Bank of the United States v. White

BY THE COURT.

No levy was necessary. The law required a levari facias on such judgment in name; in effect, it was but an order to sell the mortgaged premises. All these objections to the proceedings of the judgment were, however, with the Court of *593Common Pleas, and should have been objected against the order of confirmation, when it was before them. It does not appear that this was done.

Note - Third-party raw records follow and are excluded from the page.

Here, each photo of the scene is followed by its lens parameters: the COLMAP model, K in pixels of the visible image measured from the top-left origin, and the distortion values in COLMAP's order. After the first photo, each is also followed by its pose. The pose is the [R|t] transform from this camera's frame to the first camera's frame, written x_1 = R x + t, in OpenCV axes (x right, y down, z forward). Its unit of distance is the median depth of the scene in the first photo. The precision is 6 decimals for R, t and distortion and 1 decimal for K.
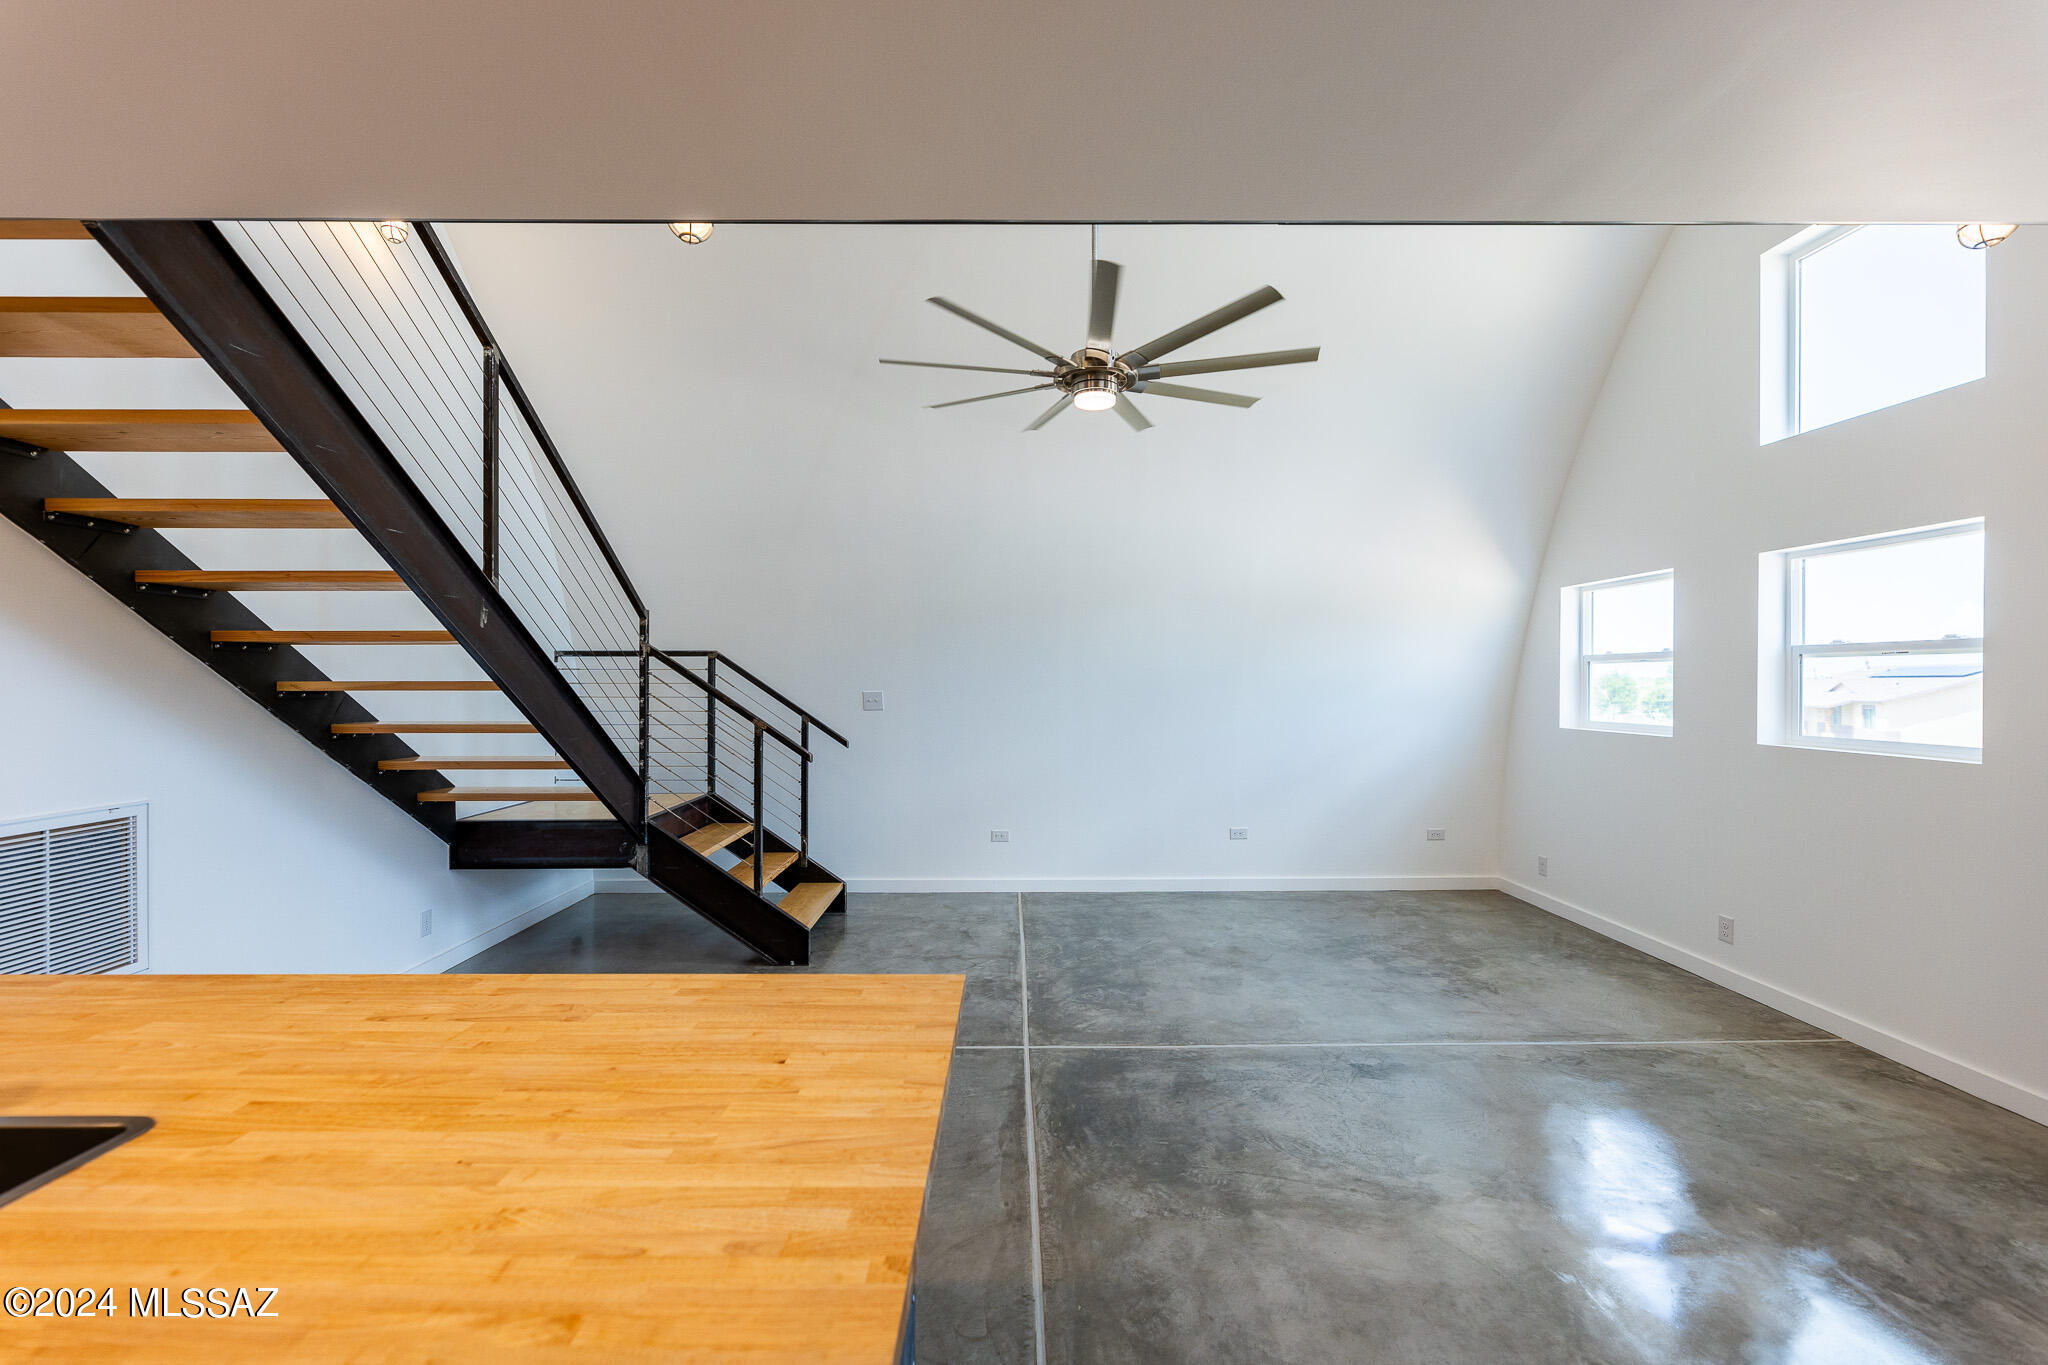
lens RADIAL K [[823.2, 0, 1015.9], [0, 823.2, 683.1], [0, 0, 1]] dist [-0.000405, -0.000005]
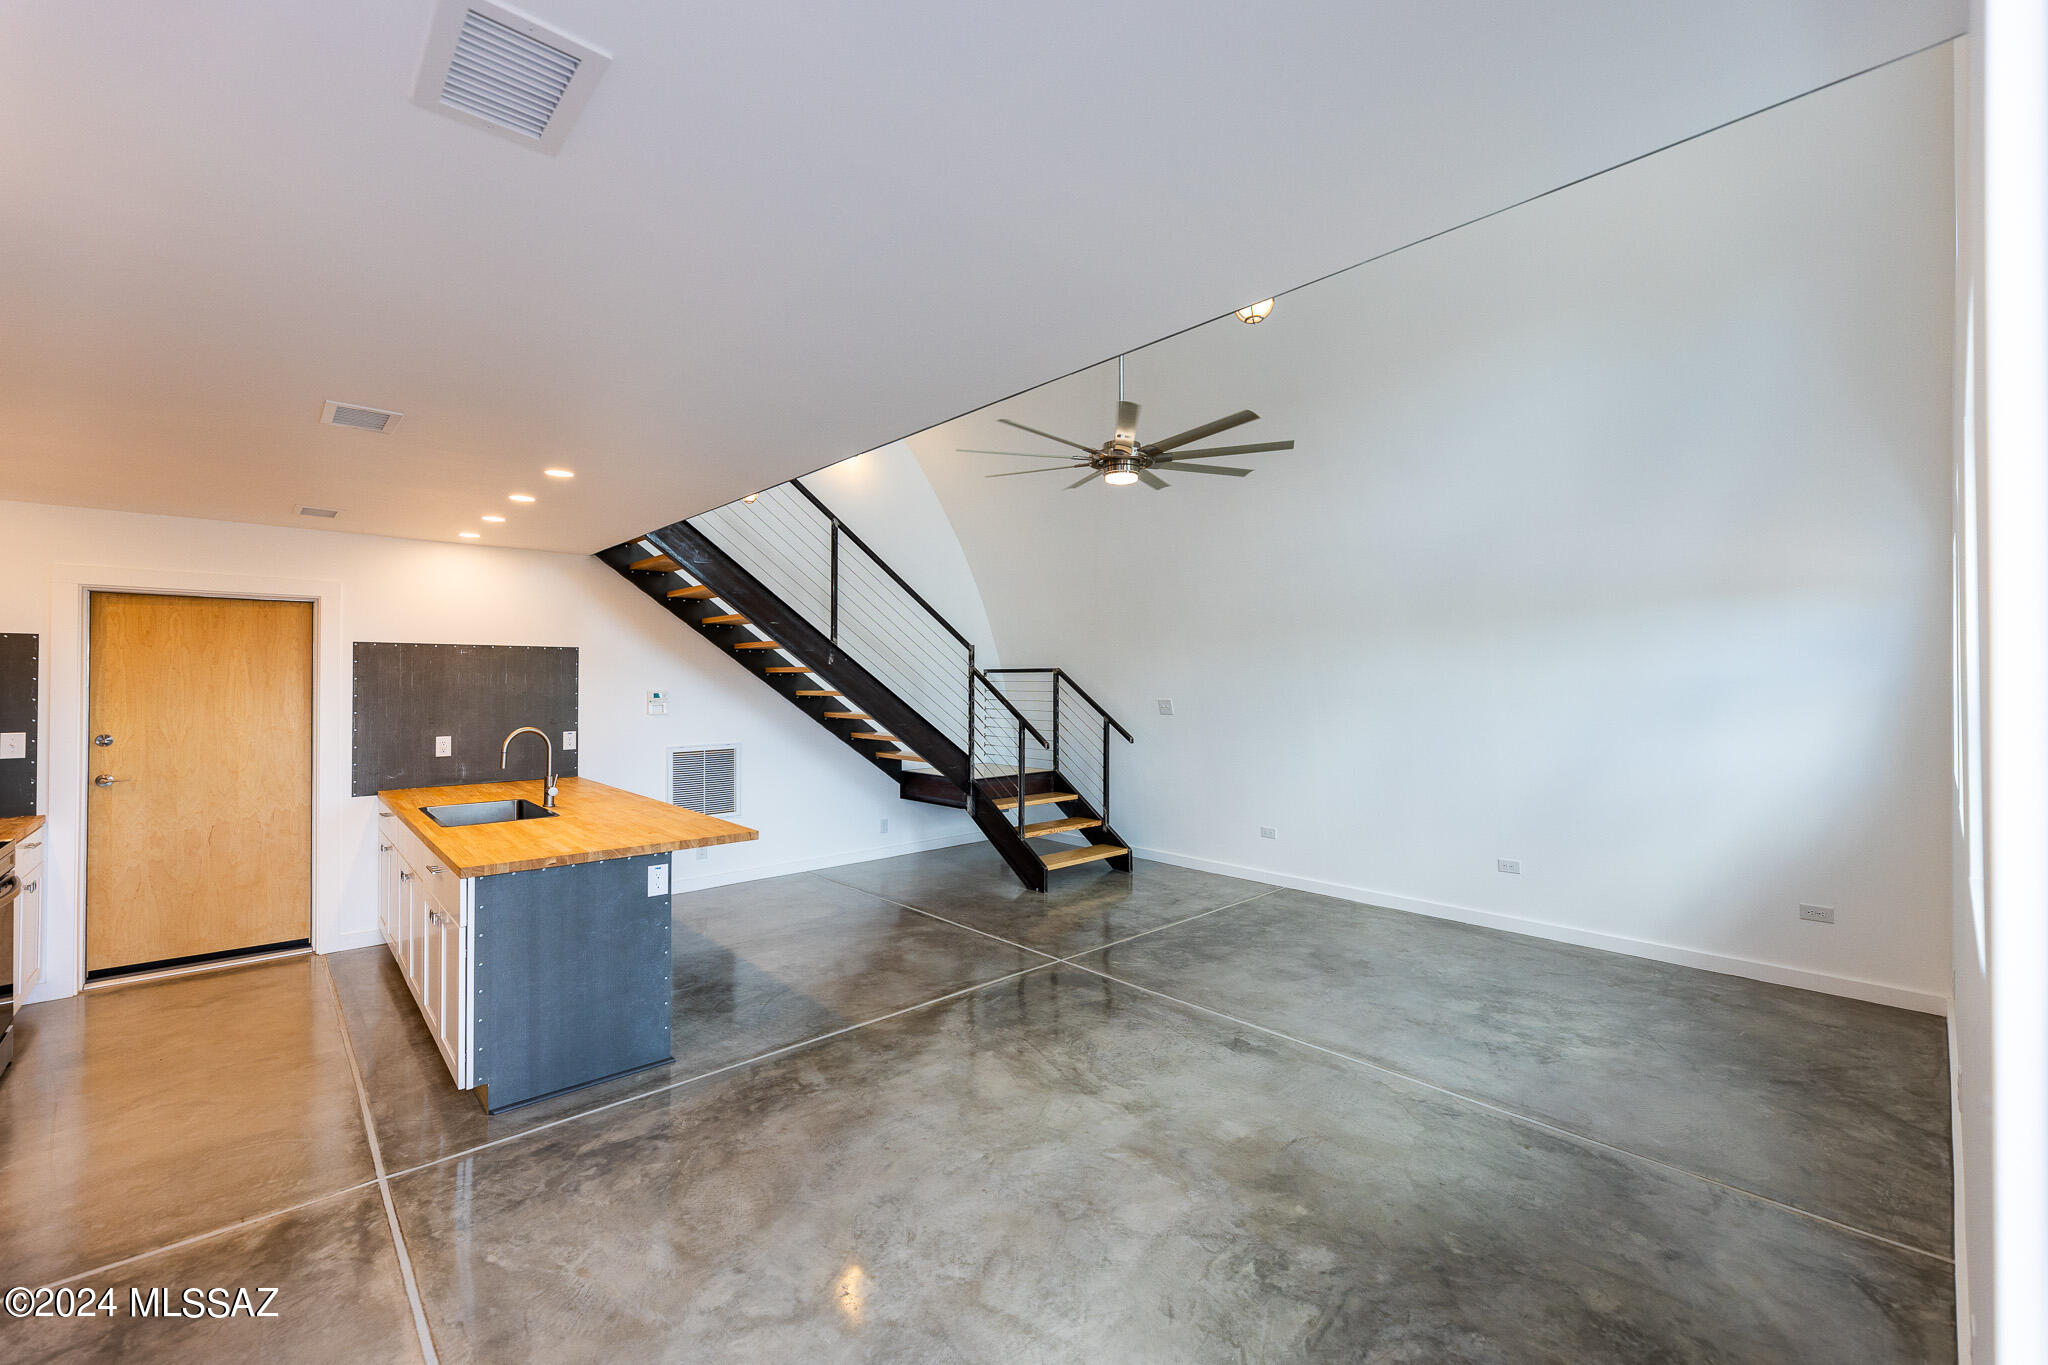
lens RADIAL K [[829.2, 0, 1018.1], [0, 829.2, 671.4], [0, 0, 1]] dist [0.000470, -0.000069]
pose [[0.673278, -0.008210, -0.739344, 1.027613], [-0.003430, 0.999893, -0.014226, -0.023980], [0.739382, 0.012114, 0.673178, 0.002709]]
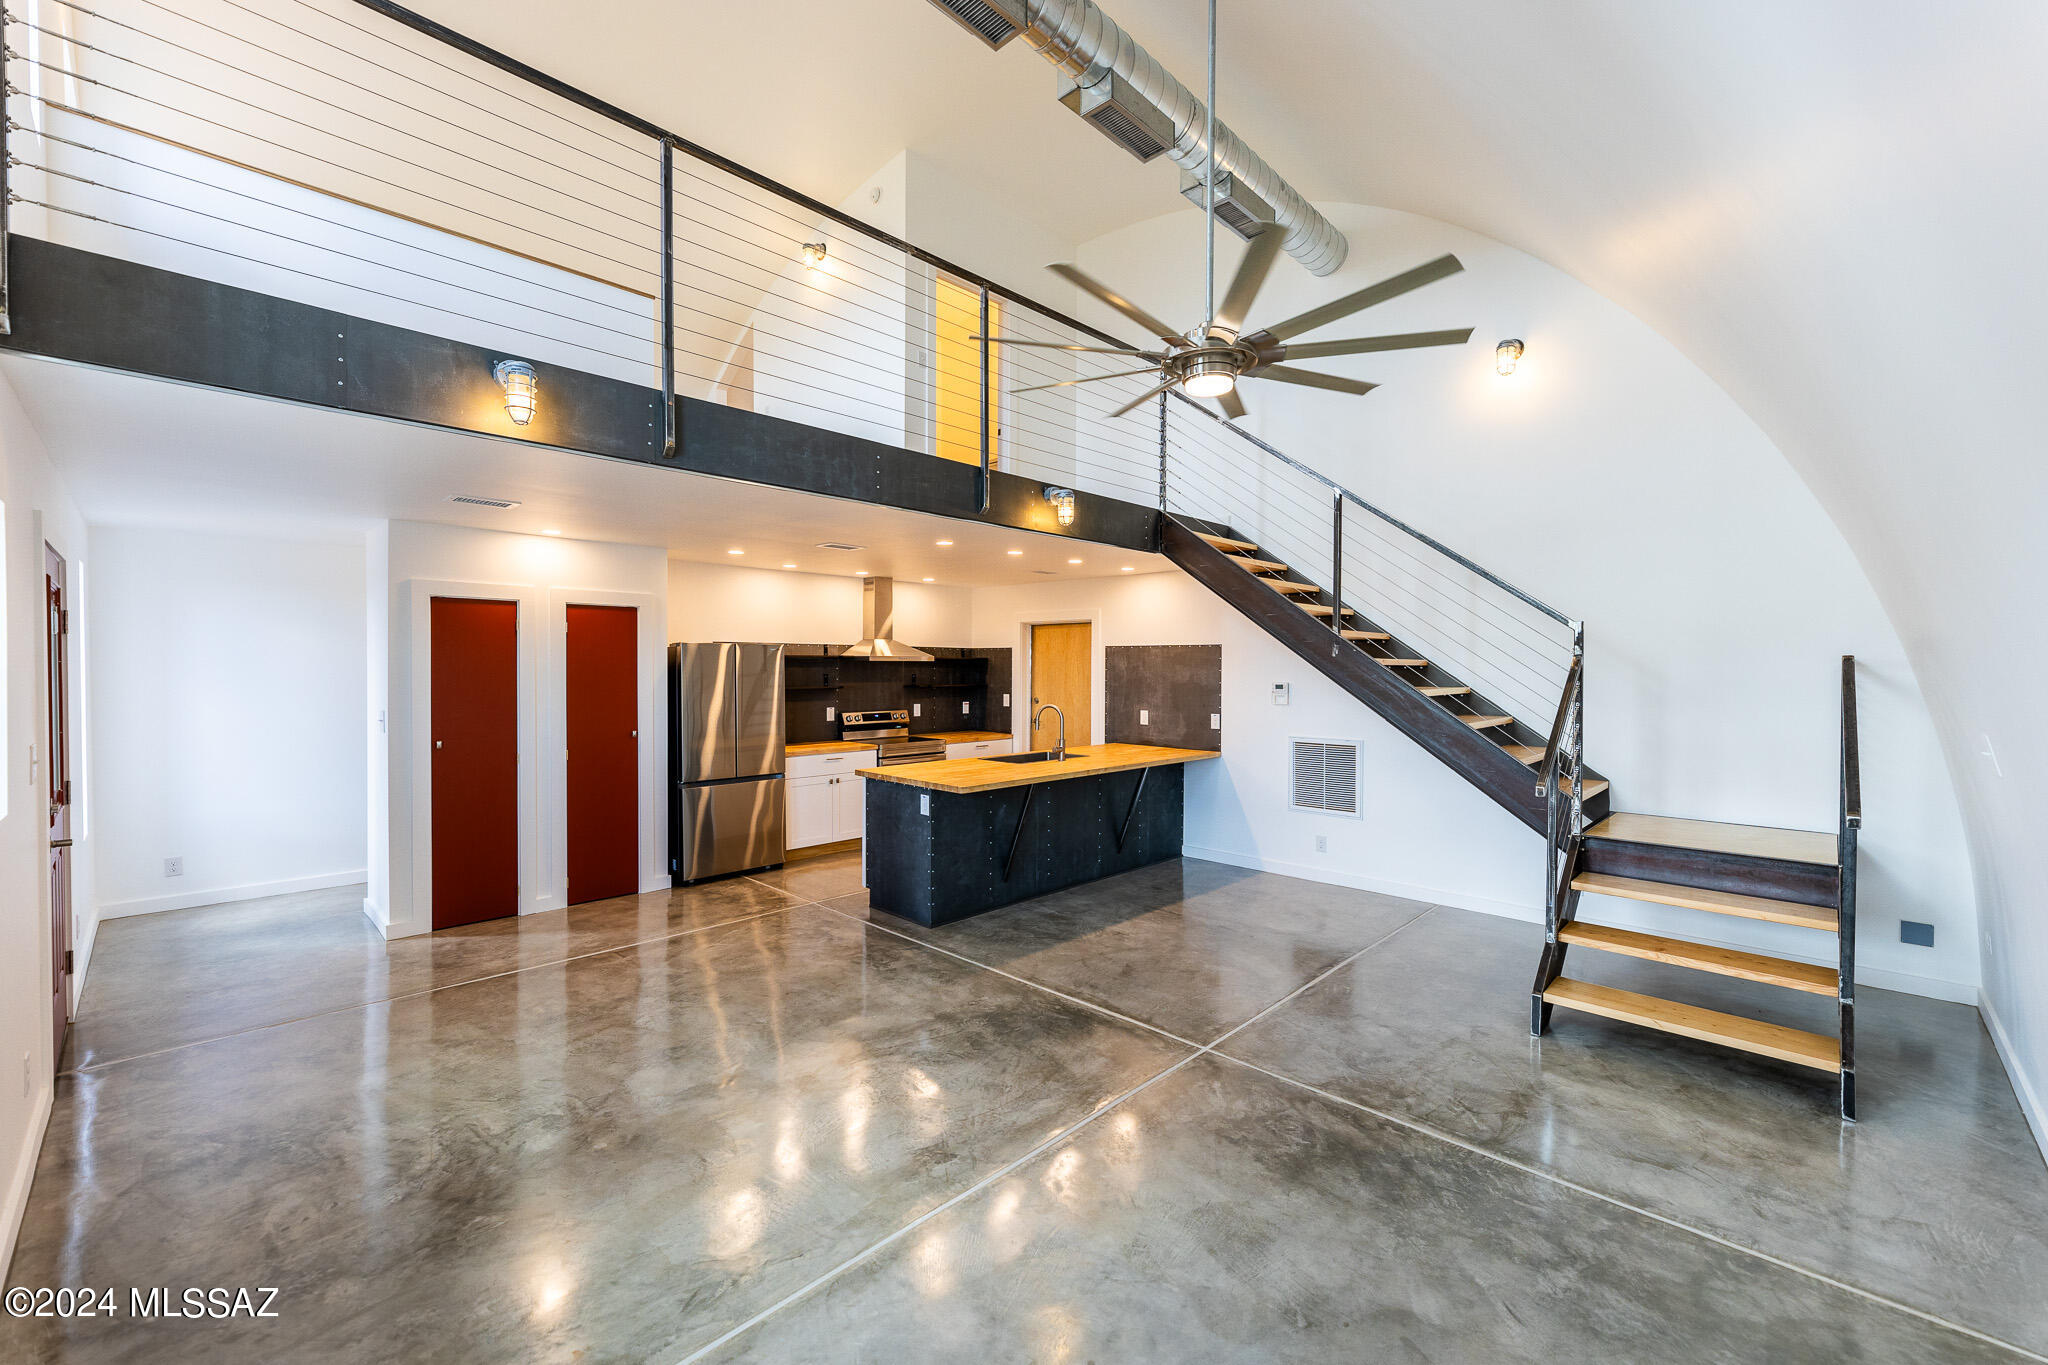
lens RADIAL K [[824.7, 0, 1035.6], [0, 824.7, 677.3], [0, 0, 1]] dist [0.000612, -0.000059]
pose [[-0.688700, 0.008862, -0.724993, 0.944470], [-0.006804, 0.999802, 0.018684, -0.049500], [0.725015, 0.017800, -0.688503, 1.602466]]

The objection set up by the bank to reverse these proceedings and set aside a sale to herself, because of her own inability topurchase, does not commend itself to favor for its modesty. The bank was a stranger to the record, and stepped forward to bid as another purchaser, and bought in the property at $35 per acre, which was appraised at $6, acquiesced in the confirmation of the sale, and now asks this court to exonerate her from her purchase, because she transcended her power in purchasing. We should hardly be disposed to do so in a proper case, certainly not without we were compelled by law.

But what right has the bank of-the United States to bring certiorari ? Is she party or privy to the judgment ? The plaintiff is not dead. If the bank, in this instance, is to be regarded as privy and entitled to bring error on the judgment, so may every purchaser of a chattel or piece of land on execution, who finds he has a bad title, hunt up errors in the judgment, though the parties to it are satisfied, and sue out a writ of error, nominally to reverse the judgment, but really to set aside the sale and open the door to recover back the money paid on the purchase.

This writ has issued unadvisedly, and must be dismissed at the plaintiff’s costs.